Tatsächlich steht die europäische Düngemittelindustrie vor erheblichen Problemen. Seit dem Einmarsch der russischen Armee in die Ukraine und dem darauffolgenden Wirtschaftskrieg zwischen Europäischer Union und Russland sind die Produktionskosten der Düngerhersteller erheblich gestiegen. Zu 60 bis 80 Prozent werden sie von den Gaspreisen bestimmt.

"Im Jahr 2022 erlebte Europa einen Rückgang der Produktionskapazität für Stickstoffdünger um 70 Prozent", wird Monica Marucci, Leiterin des European Fertilizer Observatory, vom Magazin Agrar heute zitiert. 2023 besserte sich die Situation demnach und 2024 erreichte die Branche bereits wieder 80 Prozent ihrer üblichen Produktionskapazität.

Aufgrund der steigenden Gaspreise drosselten die Hersteller ihre Produktion Anfang 2025 aber wieder. Bei Agrar heute heißt es, die Situation gleiche fast wieder der im Jahr 2022. Im November 2024 erst hatte sich der europäische Hersteller LAT Nitrogen vom deutschen Markt zurückgezogen. Der Grund: die hohen Gaspreise.

Landwirte fürchten explodierende Düngerpreise

Nach Angaben der Analysten von Argus Media haben sich die Landwirte mit deutlich weniger Düngemitteln eingedeckt als in früheren Zeiten. Das Kaufinteresse der Landwirte sei "unglaublich gering" gewesen. "Die Marktabdeckung in Deutschland für Stickstoffdünger für das Düngemitteljahr 2024-25 wird auf 40–45 Prozent geschätzt, gegenüber einem Durchschnitt von 60–65 Prozent Mitte November."

Einige Großhändler gehen demnach davon aus, dass die Nachfrage nach Düngemitteln weiterhin schleppend sein wird. Als Gründe für das Desinteresse der Bauern wird neben den Düngerpreisen angegeben: schwache Getreidepreise, geringere landwirtschaftliche Einkommen und Lagerhäuser voller unverkaufter landwirtschaftlicher Erzeugnisse.

Günstige Düngemittel aus Russland sind vor diesem Hintergrund zwar negativ für europäische Hersteller, aber sie würden die Landwirte in Europa stützen. Doch schon jetzt steigen die Preise für Düngemittel wieder an – und durch neue Sanktionen gegen Europas wichtigsten Lieferanten von Stickstoffdüngern (Russlands Marktanteil in Europa beträgt 28 Prozent) würde der Anstieg vermutlich noch drastischer ausfallen.

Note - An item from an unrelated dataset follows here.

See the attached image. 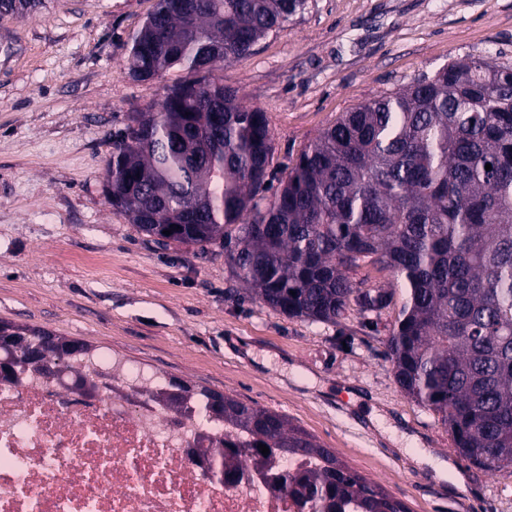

Die Spotpreise für Harnstoff stiegen laut Agrar heute Anfang Januar um 75 Euro pro Tonne auf 525 Euro/t. Bei Kalkammonsalpeter (KAS) wurde ein Anstieg von 23 Euro/t auf 370 Euro/t registriert. Und beim Flüssigdünger Ammoniumnitrat-Harnstoff-Lösung (AHL) kletterten die Preise um 12 Euro/t auf 311 Euro/t.

Entscheidung über Sanktionen steht bevor

Die Entscheidung über die neuen Sanktionen soll in den nächsten Wochen fallen. Anders als ein vollständiges Embargo können die Zölle mit qualifizierter Mehrheit beschlossen werden. Ungarns Veto-Drohung wäre damit ausgehebelt.

Wie aus den EU-Dokumenten hervorgeht, hatten bis auf Ungarn und Slowenien allerdings keine EU-Länder Bedenken über die Auswirkungen neuer Sanktionen gegen Düngemittel auf die Landwirte geäußert.